When the novel coronavirus pandemic forced all two dozen workers at David Eyzenberg’s eponymous real estate investment bank to work remotely, its founder and president was quietly pleased—at least at first.

Work was getting done. Technology—email, Microsoft Teams and omnipresent, omniscient Zoom—meant that communication was happening, too. And then there were the intangibles: more time with family and less time commuting, not to mention the bottomline savings when no one’s going into the office.

“As a business owner, the prospect of not having to have rent as an overhead was just lovely,” Eyzenberg said from his Miami home. “And I felt that in at least the first few weeks that we were really functioning well.”

Then those first few weeks turned into months, and remote work lost its luster. What happened with Eyzenberg & Company highlights what’s happened across much of commercial real estate in terms of how professionals and their firms actually got the job done, and what they’ve learned from the experience.

Much has been made about the sudden shift to working remotely—and to whether that will become the new norm in some form—but little attention has been paid to the day-to-day of what has and hasn’t worked in terms of work.

What worked

Not everybody can have one, but a home office certainly helps when working from home. The same goes for prior experience with the setup. And that’s not just anecdotal. Cushman & Wakefield surveyed 40,000 office workers from myriad industries worldwide about their COVID-era practices. The results from “The Future of Workplace” came out in late June.

“People who both had experience working from home prior and people who had a dedicated place to do their work were having better experiences,” said Rachel Casanova, Cushman & Wakefield’s senior managing director of workplace innovation.

Beyond having this ideal physical setup and work-from-home background, everyone in commercial real estate seems to agree on one thing: “Too much communication is better than not enough.”

That was one of the pieces of advice on an online rundown that Newmark Knight Frank’s workplace strategy and human experience team put together to confront what it described as the “new normal with COVID-19.” Regular virtual communication came up repeatedly in Commercial Observer’s interviews with commercial real estate professionals. It was something they adopted very early on and without question.

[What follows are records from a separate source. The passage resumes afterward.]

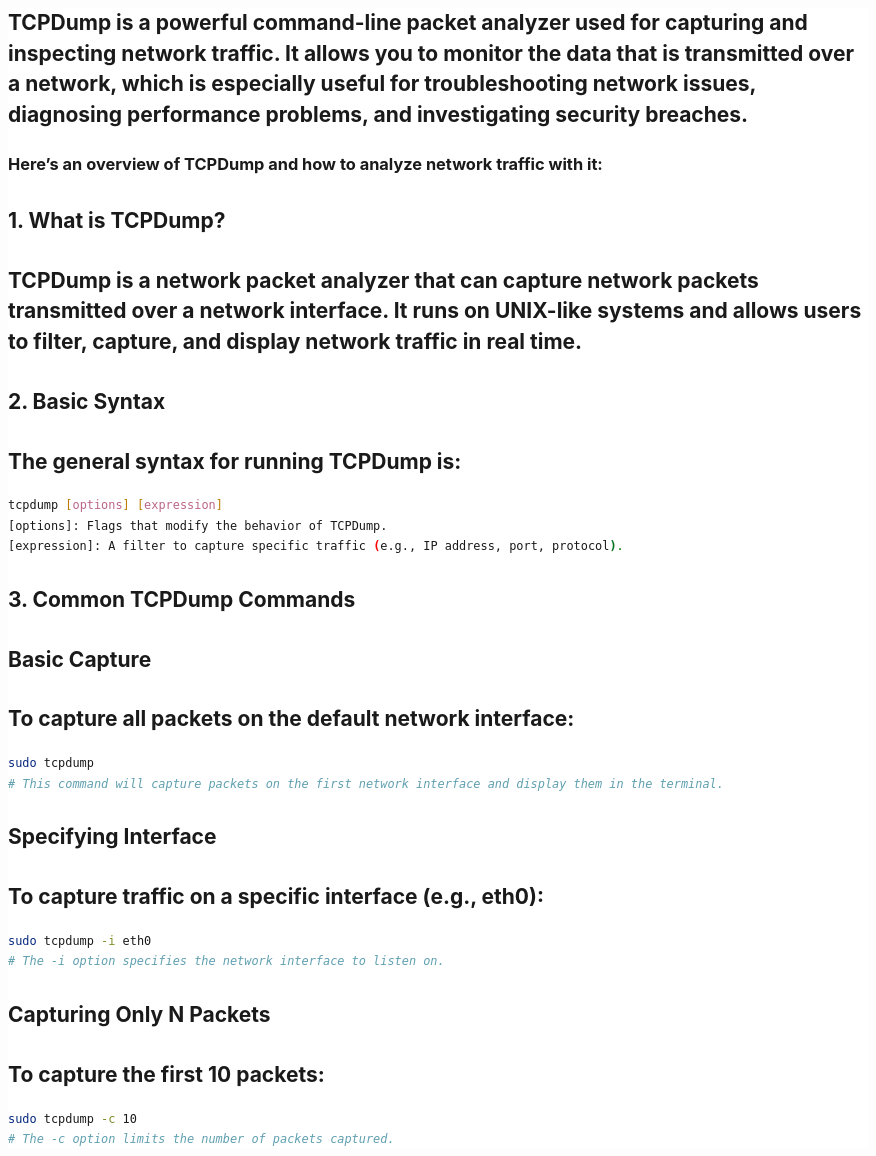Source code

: 
## TCPDump is a powerful command-line packet analyzer used for capturing and inspecting network traffic. It allows you to monitor the data that is transmitted over a network, which is especially useful for troubleshooting network issues, diagnosing performance problems, and investigating security breaches.

### Here’s an overview of TCPDump and how to analyze network traffic with it:

## 1. What is TCPDump?
## TCPDump is a network packet analyzer that can capture network packets transmitted over a network interface. It runs on UNIX-like systems and allows users to filter, capture, and display network traffic in real time.

## 2. Basic Syntax
## The general syntax for running TCPDump is:
```bash
tcpdump [options] [expression]
[options]: Flags that modify the behavior of TCPDump.
[expression]: A filter to capture specific traffic (e.g., IP address, port, protocol).
```
## 3. Common TCPDump Commands
## Basic Capture
## To capture all packets on the default network interface:
```bash
sudo tcpdump
# This command will capture packets on the first network interface and display them in the terminal.
```

## Specifying Interface
## To capture traffic on a specific interface (e.g., eth0):
```bash
sudo tcpdump -i eth0
# The -i option specifies the network interface to listen on.
```

## Capturing Only N Packets
## To capture the first 10 packets:
```bash
sudo tcpdump -c 10
# The -c option limits the number of packets captured.
```
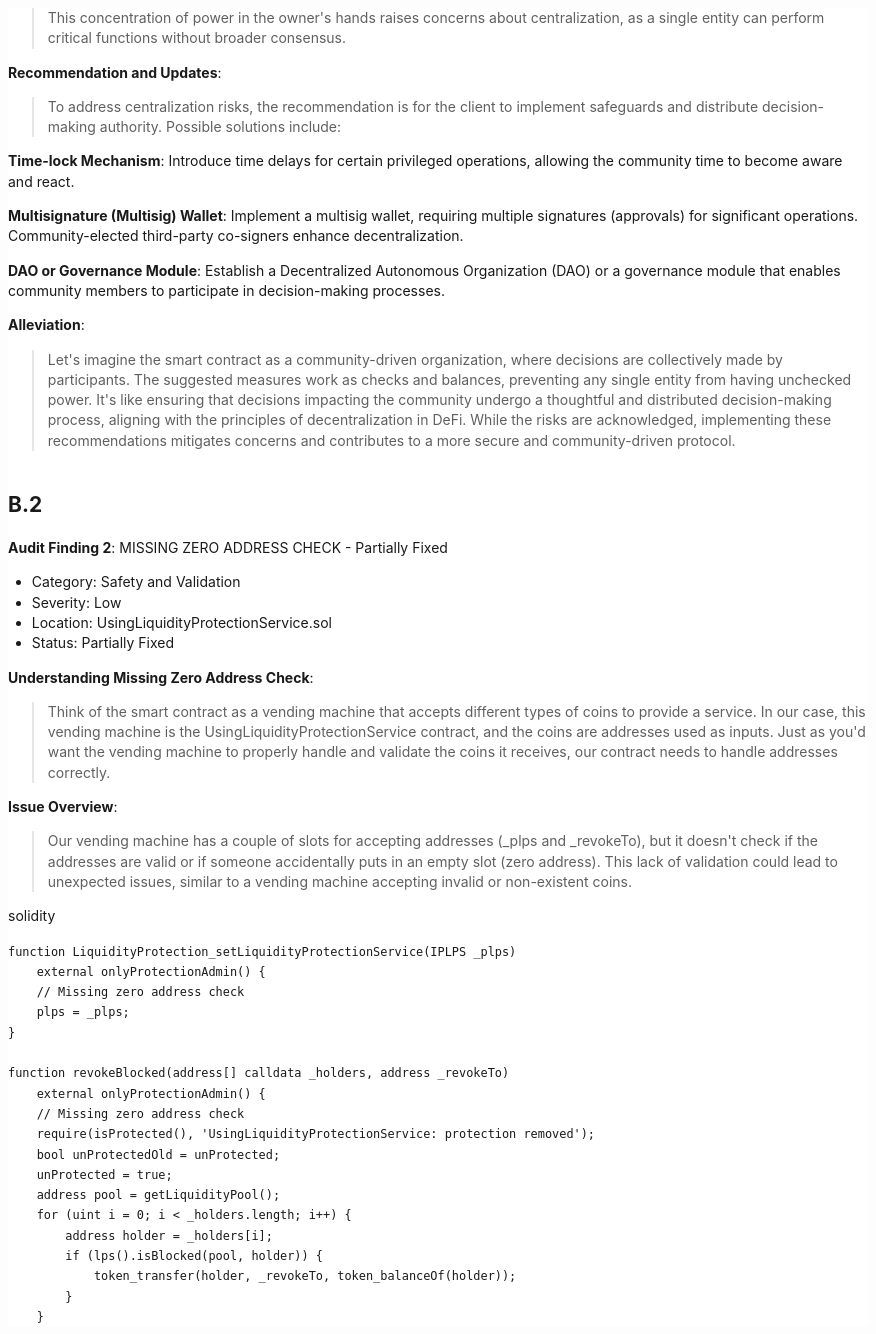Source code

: > This concentration of power in the owner's hands raises concerns about centralization, as a single entity can perform critical functions without broader consensus.

**Recommendation and Updates**:
> To address centralization risks, the recommendation is for the client to implement safeguards and distribute decision-making authority. Possible solutions include:

**Time-lock Mechanism**: Introduce time delays for certain privileged operations, allowing the community time to become aware and react.

**Multisignature (Multisig) Wallet**: Implement a multisig wallet, requiring multiple signatures (approvals) for significant operations. Community-elected third-party co-signers enhance decentralization.

**DAO or Governance Module**: Establish a Decentralized Autonomous Organization (DAO) or a governance module that enables community members to participate in decision-making processes.

**Alleviation**:
> Let's imagine the smart contract as a community-driven organization, where decisions are collectively made by participants. The suggested measures work as checks and balances, preventing any single entity from having unchecked power. It's like ensuring that decisions impacting the community undergo a thoughtful and distributed decision-making process, aligning with the principles of decentralization in DeFi. While the risks are acknowledged, implementing these recommendations mitigates concerns and contributes to a more secure and community-driven protocol.


#
## B.2 
**Audit Finding 2**: MISSING ZERO ADDRESS CHECK - Partially Fixed
- Category: Safety and Validation
- Severity: Low
- Location: UsingLiquidityProtectionService.sol
- Status: Partially Fixed
  
**Understanding Missing Zero Address Check**:
> Think of the smart contract as a vending machine that accepts different types of coins to provide a service. In our case, this vending machine is the UsingLiquidityProtectionService contract, and the coins are addresses used as inputs. Just as you'd want the vending machine to properly handle and validate the coins it receives, our contract needs to handle addresses correctly.

**Issue Overview**:
> Our vending machine has a couple of slots for accepting addresses (_plps and _revokeTo), but it doesn't check if the addresses are valid or if someone accidentally puts in an empty slot (zero address). This lack of validation could lead to unexpected issues, similar to a vending machine accepting invalid or non-existent coins.

solidity
```
function LiquidityProtection_setLiquidityProtectionService(IPLPS _plps)
    external onlyProtectionAdmin() {
    // Missing zero address check
    plps = _plps;
}

function revokeBlocked(address[] calldata _holders, address _revokeTo)
    external onlyProtectionAdmin() {
    // Missing zero address check
    require(isProtected(), 'UsingLiquidityProtectionService: protection removed');
    bool unProtectedOld = unProtected;
    unProtected = true;
    address pool = getLiquidityPool();
    for (uint i = 0; i < _holders.length; i++) {
        address holder = _holders[i];
        if (lps().isBlocked(pool, holder)) {
            token_transfer(holder, _revokeTo, token_balanceOf(holder));
        }
    }
```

For Jerrod Delaine, real estate asset management and construction director for Manhattan-based Carthage Real Estate Advisors, communication while working remotely has meant daily phone calls with field staff, including standing weekly phone calls at set times with contractors and lenders. Then there’s the daily staff call at 9:30 a.m. every weekday morning. “It allows us to touch base,” Delaine said over email. “And also the nuances of projects can be discussed.”